◆ **Extract**

MPI programs can be compiled using the compiler wrapper scripts mpicc, mpicxx, and mpif90. These scripts invoke the Intel compilers and link against the SGI MPT (multi-processing toolkit) library. Use the mpirun command to launch an MPI program, for example:

mpicc -o prog prog.c
mpirun -np 8 ./prog

After your program is compiled and tested, you can submit large-scale production runs to the batch job system. Here are some sample TORQUE batch job scripts for MPI-based programs.

◆ **Extracted records**
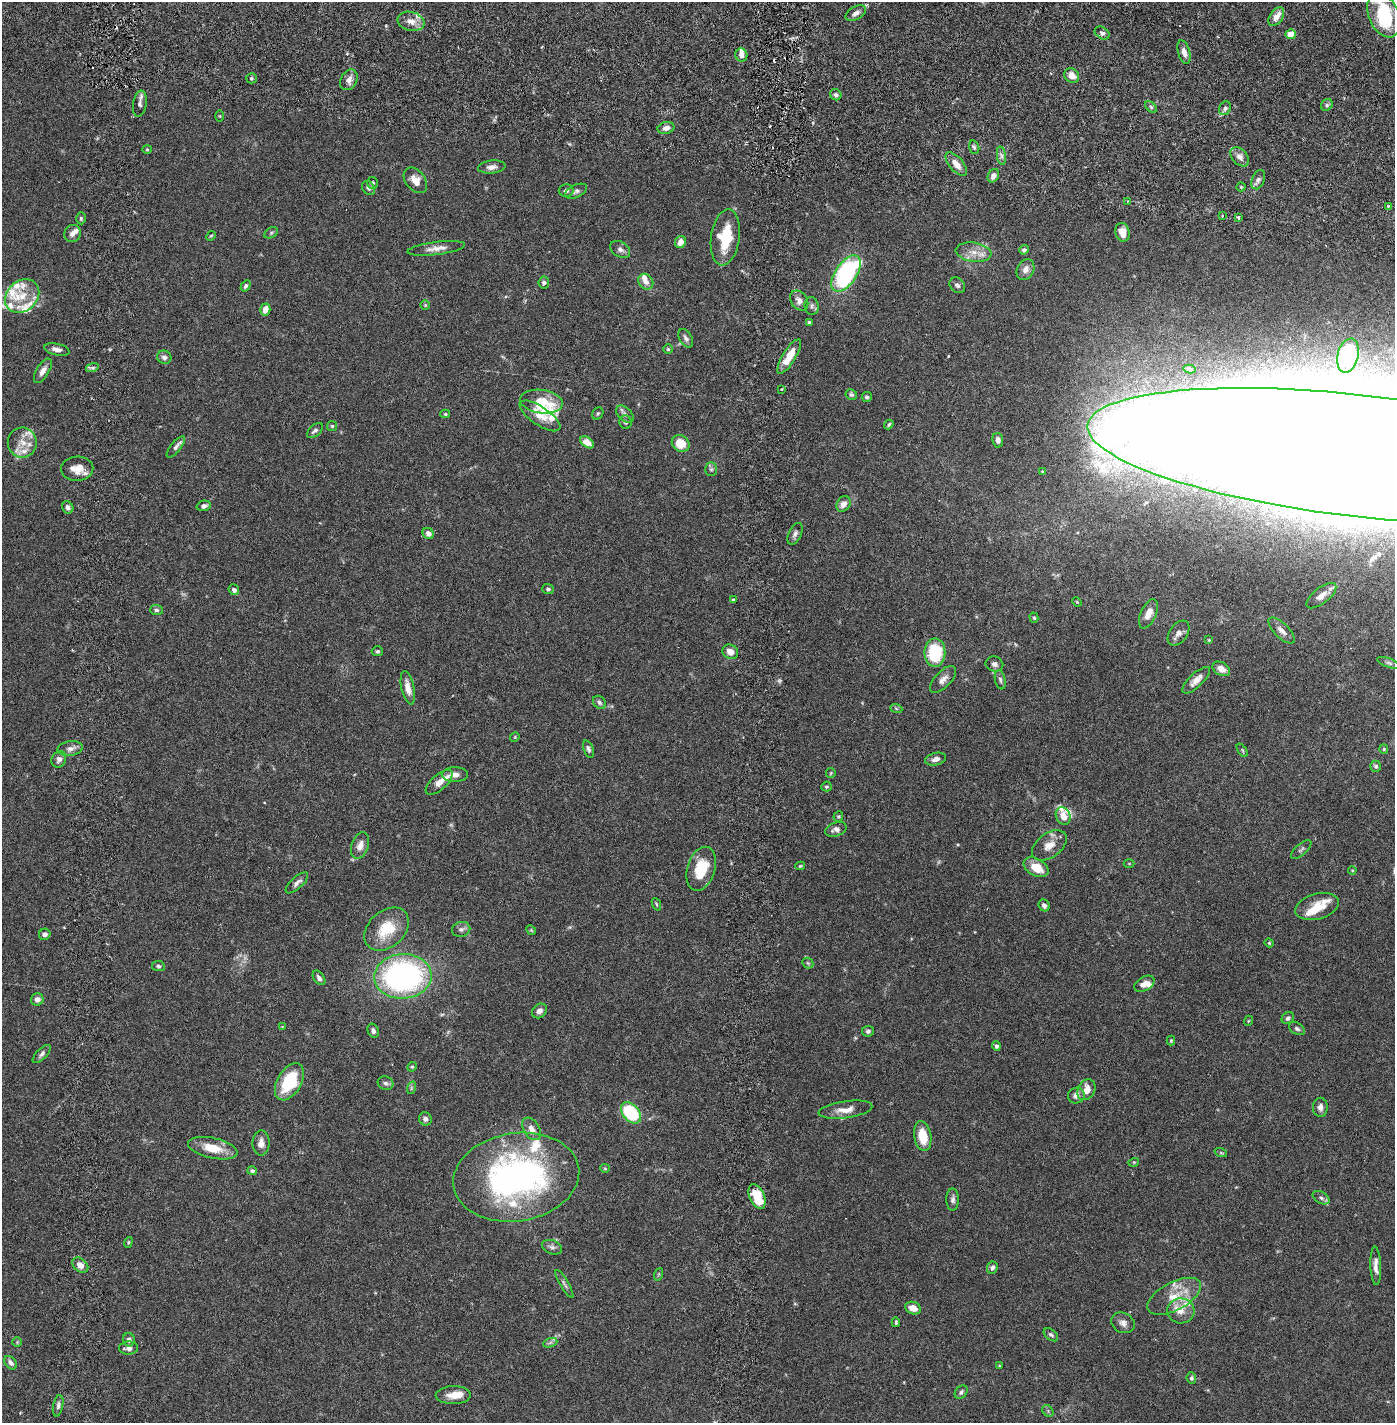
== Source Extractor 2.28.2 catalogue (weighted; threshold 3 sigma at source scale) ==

--

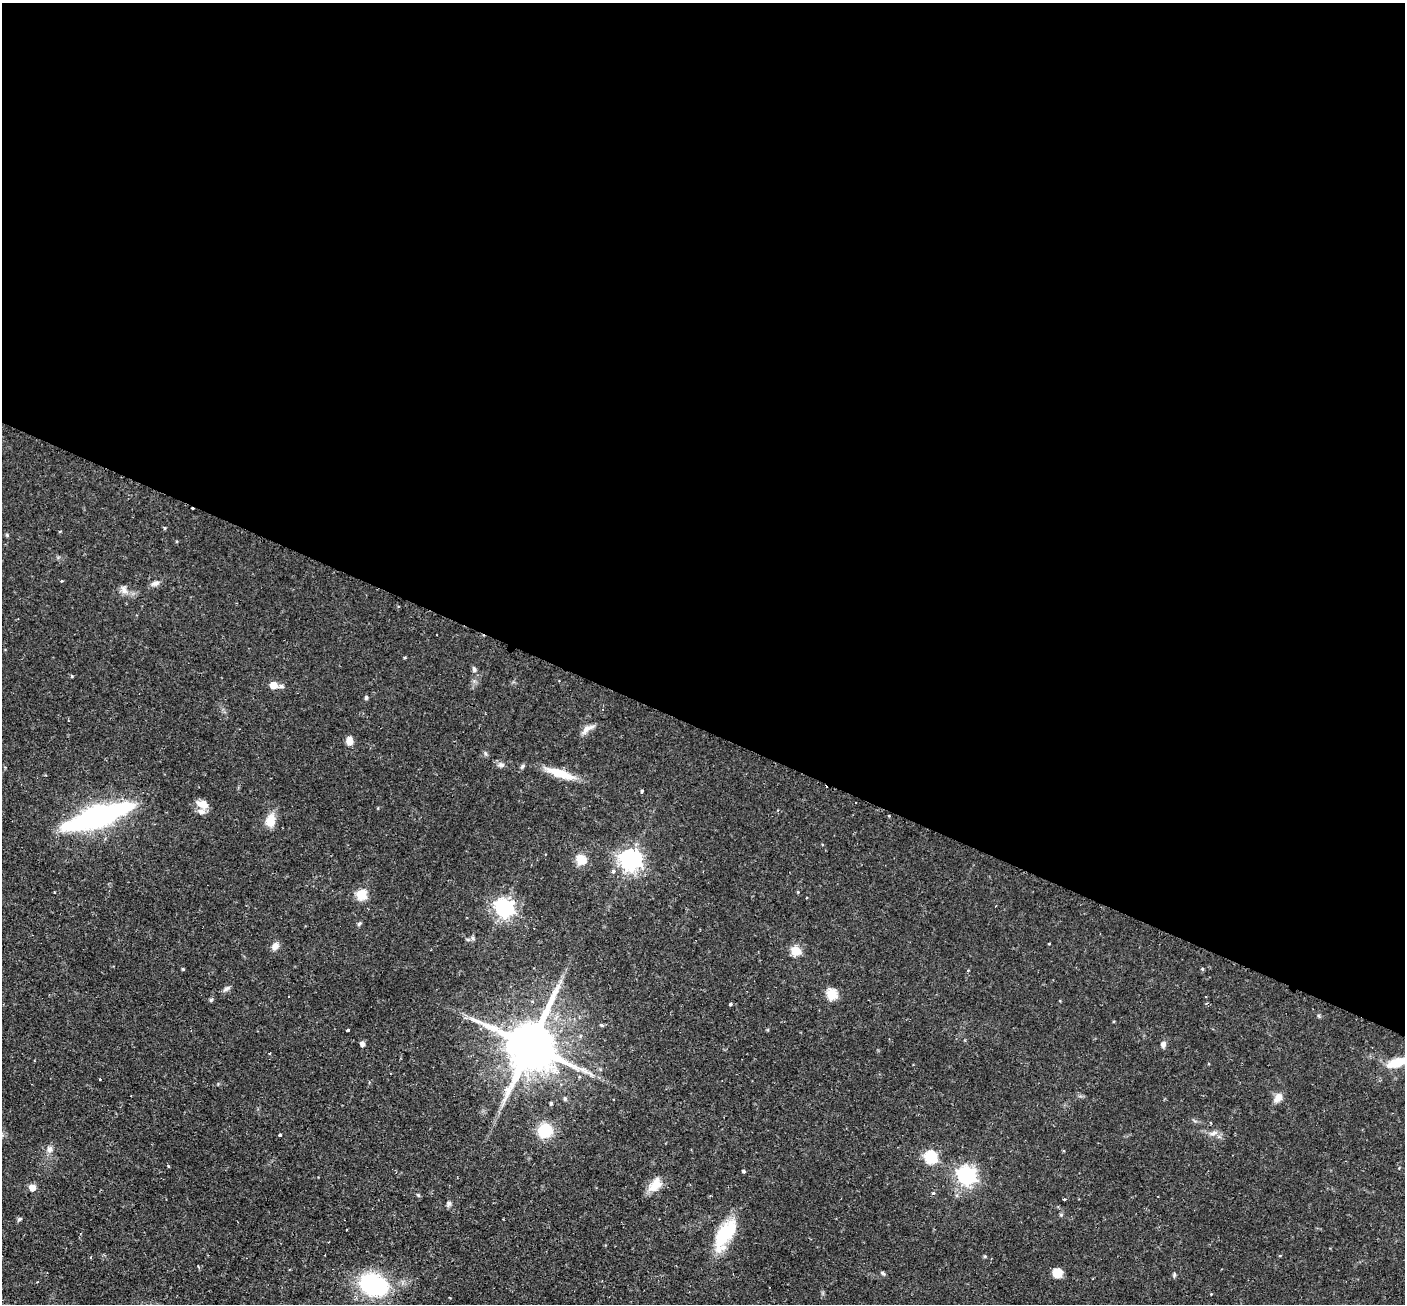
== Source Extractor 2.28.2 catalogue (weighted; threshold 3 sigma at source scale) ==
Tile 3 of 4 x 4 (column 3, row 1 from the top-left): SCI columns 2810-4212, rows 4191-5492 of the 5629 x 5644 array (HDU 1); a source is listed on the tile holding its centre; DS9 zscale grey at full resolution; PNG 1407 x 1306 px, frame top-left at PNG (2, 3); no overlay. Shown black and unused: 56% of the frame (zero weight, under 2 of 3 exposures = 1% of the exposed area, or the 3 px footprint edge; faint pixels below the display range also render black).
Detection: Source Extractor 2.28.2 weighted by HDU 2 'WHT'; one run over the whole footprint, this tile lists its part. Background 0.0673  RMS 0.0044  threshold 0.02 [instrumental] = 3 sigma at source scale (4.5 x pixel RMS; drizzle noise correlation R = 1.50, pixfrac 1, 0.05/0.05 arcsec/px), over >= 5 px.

◆ **What to do**
- a) Translate the following sentence from the extract on compiling MPI programs into French: "After your program is compiled and tested, you can submit large-scale production runs to the batch job system."
- b) Continue the extract on compiling and running MPI programs, beginning after its final sentence.

◆ **Answers for the exercise**
- a) Une fois votre programme compilé et testé, vous pouvez soumettre des exécutions de production à grande échelle au système de tâches par lots.

- b)
#!/bin/bash
#PBS -S /bin/bash

## procs should be a multiple of 16
## pmem (per core memory) should avoid multiple of 8 GB

#PBS -l pmem=8190mb
#PBS -l procs=256
#PBS -l walltime=12:00:00
#PBS -m bea
#PBS -M yourEmail@address

cd $PBS_O_WORKDIR

mpirun -np $PBS_NP ./prog > out

This second example is for an MPI job using more than 64 GB of memory per core. The dplace command is used to distribute the MPI tasks evenly among the set of allocated cores and memory nodes.

#!/bin/bash
#PBS -S /bin/bash

#PBS -l procs=32
#PBS -l pmem=65520mb
#PBS -l walltime=12:00:00

cd $PBS_O_WORKDIR

mpirun -np 16 dplace -s1 -c 0-31:2 ./prog > out

 


Updated 2012-06-05.